Alguns trabalhos demonstram, inclusive, que se o jovem usou maconha na adolescência, aos 25 anos terá menos chance de ter diploma universitário, menos relações amorosas estáveis e menos emprego do que quem não usou.
A explicação é que até os 21 anos o cérebro está em estado de desenvolvimento ativo e fica mais vulnerável às agressões ambientais e à exposição a drogas como a Cannabis.
Assim, pessoas que consomem a droga ainda na adolescência apresentariam menos conexões entre neurônios em áreas específicas do cérebro que controlam funções como aprendizado e memória, atenção e percepção consciente, controle inibitório e tomada de decisões, hábitos e rotinas.
Na semana passada, um relatório publicado no respeitado periódico científico Jama Psychatry colocou mais lenha nessa fogueira. Por meio de uma análise sistemática dos melhores estudos, foram selecionados 11 trabalhos internacionais que envolveram 23.317 adolescentes acompanhados até a idade adulta.
A conclusão foi que o uso da maconha antes dos 18 anos está associado a riscos de depressão e de pensamentos suicidas cerca de 50% maiores em relação àqueles jovens que não usaram a droga. Os adolescentes também foram 2,46 vezes mais propensos a tentar o suicídio.
Os pesquisadores dizem que os efeitos negativos da Cannabis podem variar entre adolescentes, e que não é possível prever o risco exato para cada um. Embora esses resultados sejam reforçados por estudos anteriores, ainda não há evidências claras da associação entre o uso da maconha e o desenvolvimento de transtornos psiquiátricos. Ou seja, não se consegue estabelecer a causalidade. É a maconha que provoca esses distúrbios ou os portadores deles tendem a usar a droga para aliviar suas angústias?
De qualquer forma, em razão da grande popularidade da maconha entre os jovens, esses dados são bem preocupantes no âmbito da saúde pública, ainda mais em um momento em que cresce a taxa de suicídio entre crianças e adolescentes.
No Brasil, de 2000 a 2015, os suicídios aumentaram 65% entre pessoas com idade de 10 a 14 anos e 45% de 15 a 19 anos —mais do que a alta de 40% na média da população.

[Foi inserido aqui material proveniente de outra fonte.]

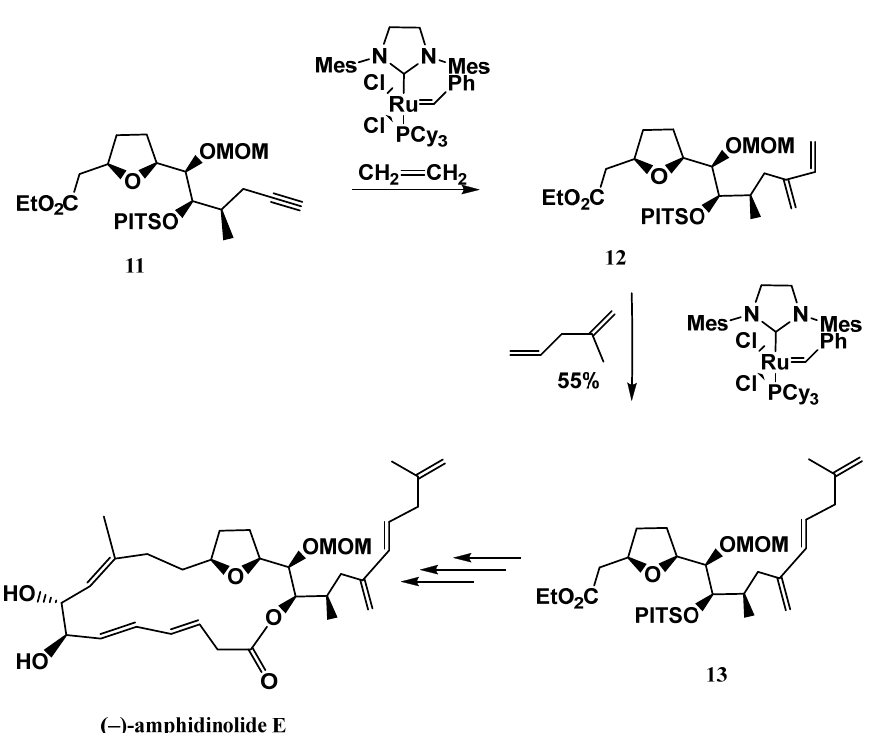
Table 7. Cheng et al.’s cobalt Table 7. Cheng et al.’s cobalt coupling. Table 7. Cheng et al.’s cobalt coupling. Table 7. Cheng et al.’s cobalt coupling. Table 7. Cheng et al.’s cobalt coupling.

A Pesquisa Nacional de Saúde do Escolar, divulgada pelo IBGE, mostrou que 9% dos estudantes que concluíram o 9º ano em escolas públicas e privadas de todo o país, a maioria entre 13 e 15 anos, tinham usado alguma droga ilícita —desses, 4,1% disseram ter utilizado maconha em algum momento nos últimos 30 dias antes do preenchimento do questionário.
Em artigo publicado em seu portal, o médico Drauzio Varella, colunista da Folha, diz que os inquéritos mostram que 9% dos que experimentam maconha se tornam dependentes. Esse número chega a um em cada seis (17%), no caso daqueles que começam a usá-la na adolescência.

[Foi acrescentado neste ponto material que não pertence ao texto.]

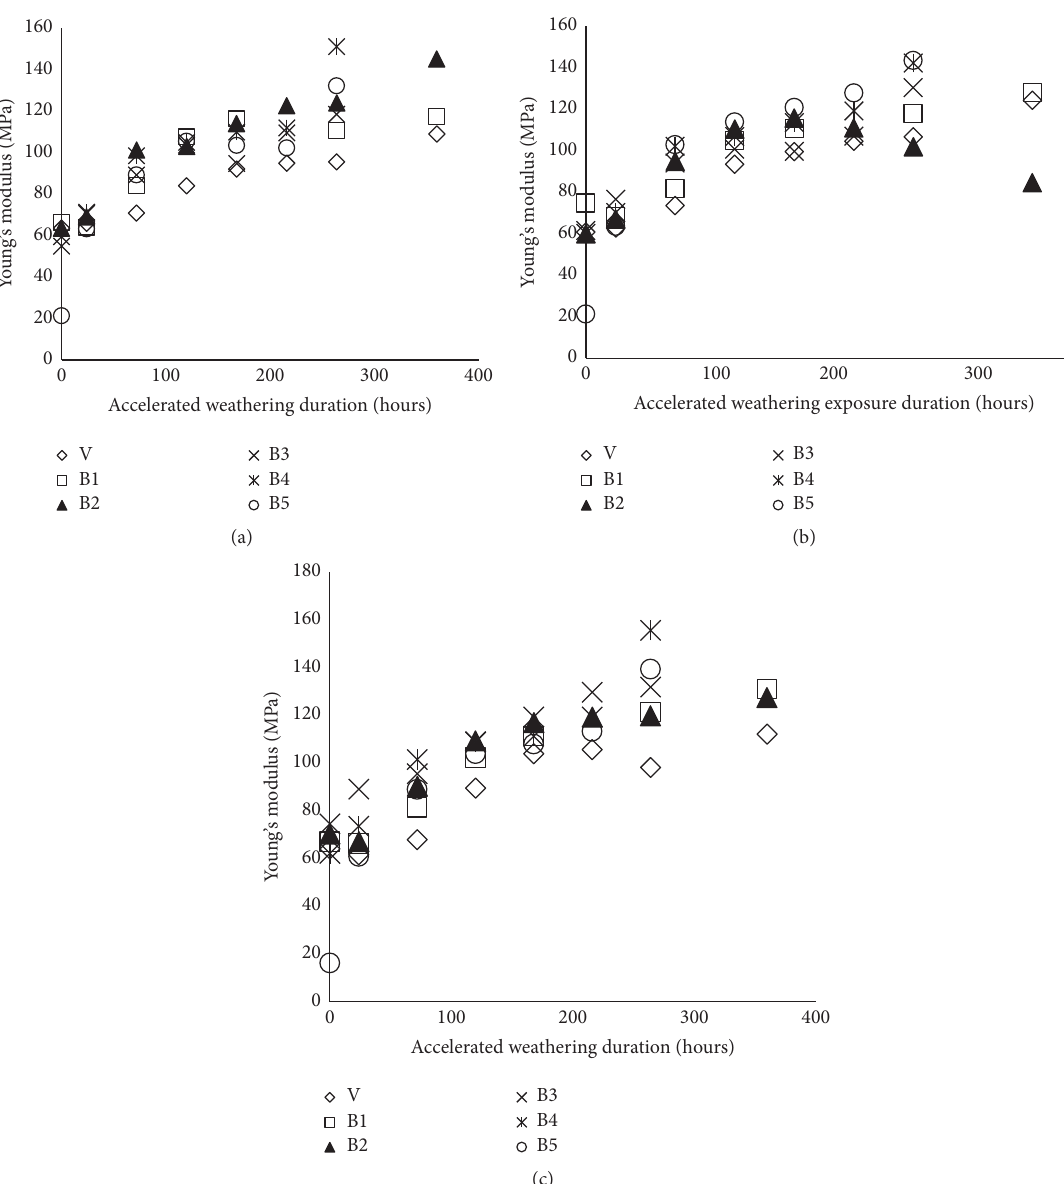
Figure 4: Young’s modulus of the formulated samples with respect to accelerated weathering duration (hours). Samples processed with a Die Head Temperature (DHT) = 175, 185, and 195 ∘ C are shown in (a), (b), and (c),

Entre os que fazem uso diário, 25% a 50% exibem sintomas de dependência. Comparados com os que começaram a fumar na vida adulta, os que o fizeram enquanto adolescentes apresentam duas a quatro vezes mais sintomas de dependência, quando avaliados dois anos depois de fumar o primeiro baseado. Uma vez instalada a dependência, surgem crises de abstinência: insônia, irritabilidade, instabilidade de humor e ansiedade.
Também cresce a importância desse debate em um momento que vários países estão aprovando leis que liberam o consumo e o cultivo da droga para maiores de 18 anos. No Canadá, por exemplo, onde a maconha para uso recreativo está liberada desde outubro, existe o temor que a legalização amplie o acesso para crianças e adolescentes. O governo de Québec já anunciou que vai aumentar de 18 para 21 anos a idade mínima para a compra.
Se por um lado, muito se fala a respeito da diminuição da criminalidade (também não há estudos conclusivos sobre isso) e também do valor bilionário de impostos que a legalização e a venda maconha pode trazer, por outro mais do que nunca se faz necessário incluir a saúde pública nessa discussão.
Afinal, quem vai pagar essa conta? O que mais temos visto no Brasil e no mundo são lobbies políticos e financeiros e questões ideológicas interferindo nas políticas públicas a despeito do que mostram as melhores evidências científicas.